From Billie Eilish’s career-defining set, to Janelle Monáe setting a new standard for stardom, to Rico Nasty fiercely proving why she’s the next big thing, to Maggie Rogers and Lizzo, to Anna Lunoe, to Ariana Grande, to SOPHIE, to Nina Kraviz and Charlotte de Witte, to King Princess and Kacey Musgraves – this Coachella was all about women at the top of their game.

SOPHIE at Coachella 2019.


Ignore The Smaller Stages At Your Peril

While it can be tempting to plant yourself at the bigger stages and drink in the action, you’ll be rewarded for venturing away from the pack. The Mojave stage featured some of the best sets of the weekend, including Aphex Twin, Four Tet, and the dark majesty of SOPHIE.

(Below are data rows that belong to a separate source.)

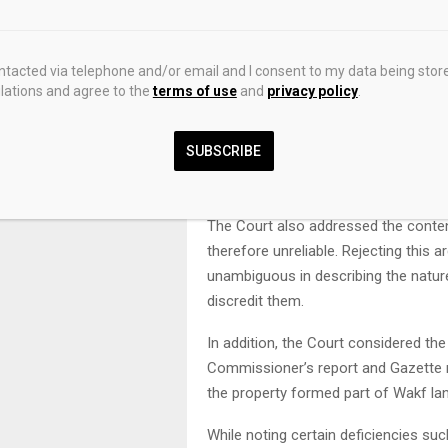
The Court further examined the evid
clearly acknowledged that the land 
that no document existed to establis
ontacted via telephone and/or email and I consent to my data being stor
ations and agree to the
terms of use
and
privacy policy
.
read alongside the recitals in the pa
be brushed aside.
SUBSCRIBE
The approach of the High Court in d
personal knowledge was held to be u
The Court also addressed the content
therefore unreliable. Rejecting this 
unambiguous in describing the natur
discredit them.
In addition, the Court considered th
Commissioner’s report and Gazette no
the property formed part of Wakf la
While noting certain deficiencies suc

The best dance sets of the weekend were found away from the main stages. Charlotte de Witte, Lee Burridge, Nina Kraviz, Nora En Pure, Eric Prydz (as Cirez D) all delivered on the smaller stages – and Idris fucking Elba drew one of the biggest and best crowds of the entire weekend.


This Is A Festival Like No Other

If you’ve always considered Coachella an Instagram-first, music-second kind of festival, you’re deeply mistaken.

This is a festival on a mammoth scale — from the sheer size of the grounds (it takes about 15 minutes to walk between the two biggest stages) to the seemingly limitless amount of extra-curricular activities on offer (hang in a Narnia-like rose garden? Check. Get your breasts covered in rhinestones? Check. Have a three course meal at a restaurant run by Curtis Stone? Sure.) the colossal nature of Coachella can be genuinely overwhelming.

And yes, while there might be insta-models getting snapped at every conceivable angle, the breadth of incredible music on offer is what keeps its blood pumping. Whatever your taste — hip-hop, pop, rock, dance, performance art, you name it — you’ll be satisfied.

So put away your scepticism, and put it on your bucket list.